Required work: All of the data below is to be repeated exactly, except for the pictures.

Transcribed page contents:
::::

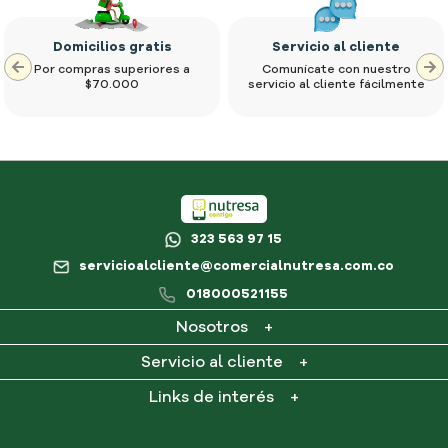
Domicilios gratis
Servicio al cliente
Por compras superiores a
Comunícate con nuestro
$70.000
servicio al cliente fácilmente
323 563 97 15
servicioalcliente@comercialnutresa.com.co
018000521155
Nosotros
+
¿Qué es Nutresa en casa?
Servicio al cliente
+
Contacto
Mi cuenta
Links de interés
+
Consultar PQR
Mis pedidos
Preguntas frecuentes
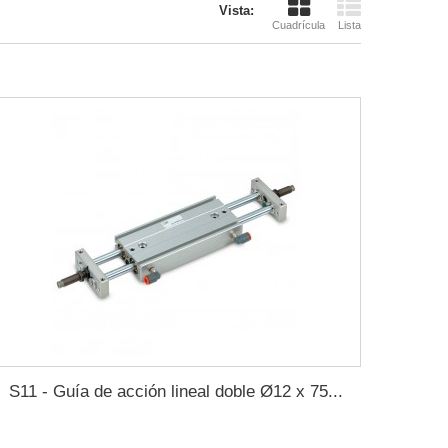
Vista:
Cuadrícula
Lista
S11 - Guía de acción lineal doble Ø12 x 75...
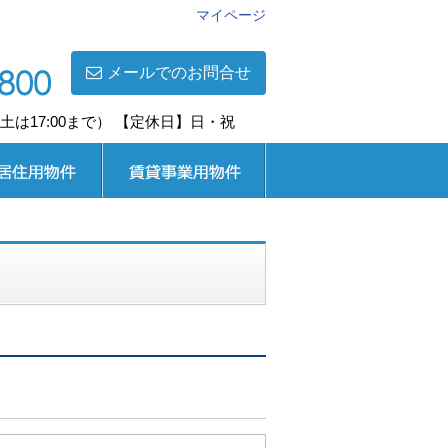
マイページ
メールでのお問合せ
0(土は17:00まで） 【定休日】日・祝
用
賃貸事業用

::::

Task output:
Domicilios gratis
Servicio al cliente
Por compras superiores a
Comunícate con nuestro
$70.000
servicio al cliente fácilmente
323 563 97 15
servicioalcliente@comercialnutresa.com.co
018000521155
Nosotros
+
¿Qué es Nutresa en casa?
Servicio al cliente
+
Contacto
Mi cuenta
Links de interés
+
Consultar PQR
Mis pedidos
Preguntas frecuentes
Vista:
Cuadrícula
Lista
S11 - Guía de acción lineal doble Ø12 x 75...
マイページ
メールでのお問合せ
0(土は17:00まで） 【定休日】日・祝
用
賃貸事業用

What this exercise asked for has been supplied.